Where do meteorites come from?
Meteorites are rocks from space that tell us about the history of our Solar System. In an amazing turn of events, in February 2021 a meteorite landed on a driveway near Gloucestershire, and the local community and scientists were quick to collect it and study it. Whereabouts in space did this special rock come from, and what might it tell us?
The UK Fireball Alliance (UKFAll) was established in 2018 in order to increase the probability of recovering meteorite falls. The organisation brings together 6 camera networks around the UK which are set up to spot extremely bright meteors, phenomena which are called ‘fireballs’ and which may indicate something from space has landed on the ground.
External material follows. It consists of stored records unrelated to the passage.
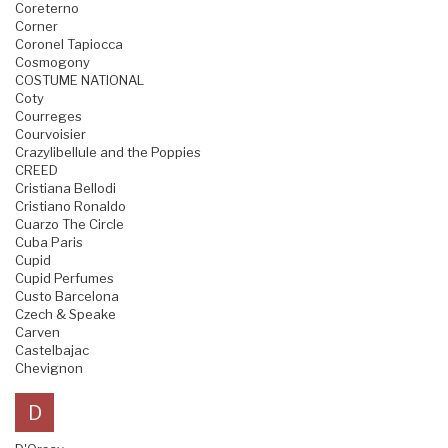
Coreterno
Corner
Coronel Tapiocca
Cosmogony
COSTUME NATIONAL
Coty
Courreges
Courvoisier
Crazylibellule and the Poppies
CREED
Cristiana Bellodi
Cristiano Ronaldo
Cuarzo The Circle
Cuba Paris
Cupid
Cupid Perfumes
Custo Barcelona
Czech & Speake
Carven
Castelbajac
Chevignon
D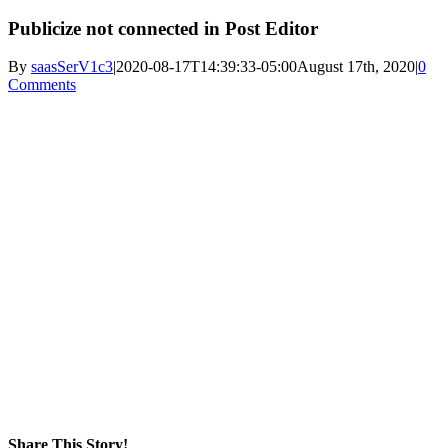
Publicize not connected in Post Editor
By
saasSerV1c3
|
2020-08-17T14:39:33-05:00
August 17th, 2020
|
0
Comments
Share This Story!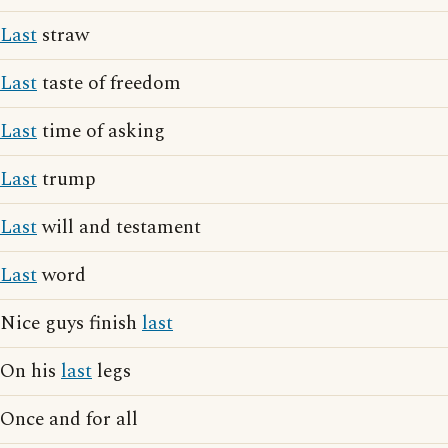
Last
straw
Last
taste of freedom
Last
time of asking
Last
trump
Last
will and testament
Last
word
Nice guys finish
last
On his
last
legs
Once and for all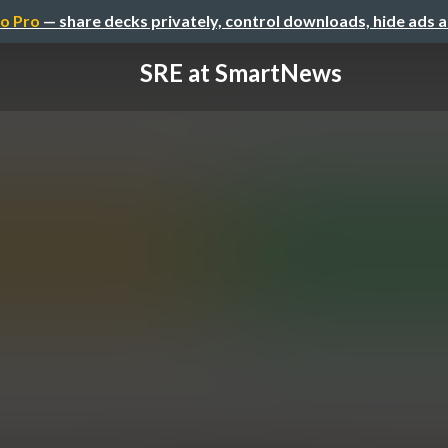
o Pro
— share decks privately, control downloads, hide ads 
SRE at SmartNews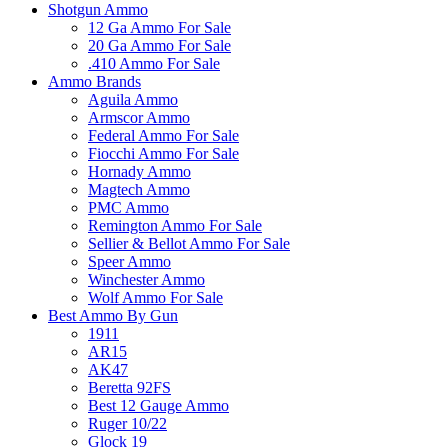
Shotgun Ammo
12 Ga Ammo For Sale
20 Ga Ammo For Sale
.410 Ammo For Sale
Ammo Brands
Aguila Ammo
Armscor Ammo
Federal Ammo For Sale
Fiocchi Ammo For Sale
Hornady Ammo
Magtech Ammo
PMC Ammo
Remington Ammo For Sale
Sellier & Bellot Ammo For Sale
Speer Ammo
Winchester Ammo
Wolf Ammo For Sale
Best Ammo By Gun
1911
AR15
AK47
Beretta 92FS
Best 12 Gauge Ammo
Ruger 10/22
Glock 19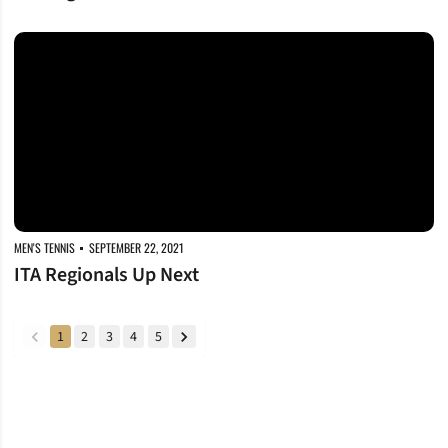
ITA Regionals Up Next
MEN'S TENNIS
SEPTEMBER 22, 2021
ITA Regionals Up Next
1
2
3
4
5
back
forward
Opens in a new window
Although the UK is surrounded by sea and is blessed with notoriously cloudy skies, around 3 meteorites >100g should fall on the country every year and UKFAll was established to help recover such new falls. The arrival of the Winchcombe meteorite on 28th February 2021 marked the recovery of the first UK fall in thirty years. Indeed, the UK to date has a mere 19 meteorite falls, around half as many as Germany and less than a third of those seen to fall in France. The Winchcombe meteorite recovery and analysis was a ground-breaking effort by the the UK planetary science community, local community, and wider international colleagues. It has also been an invaluable opportunity to inform the wider public about what meteorites are, how they are older than anything on Earth, where they come from and what they can tell us about the history of our solar system.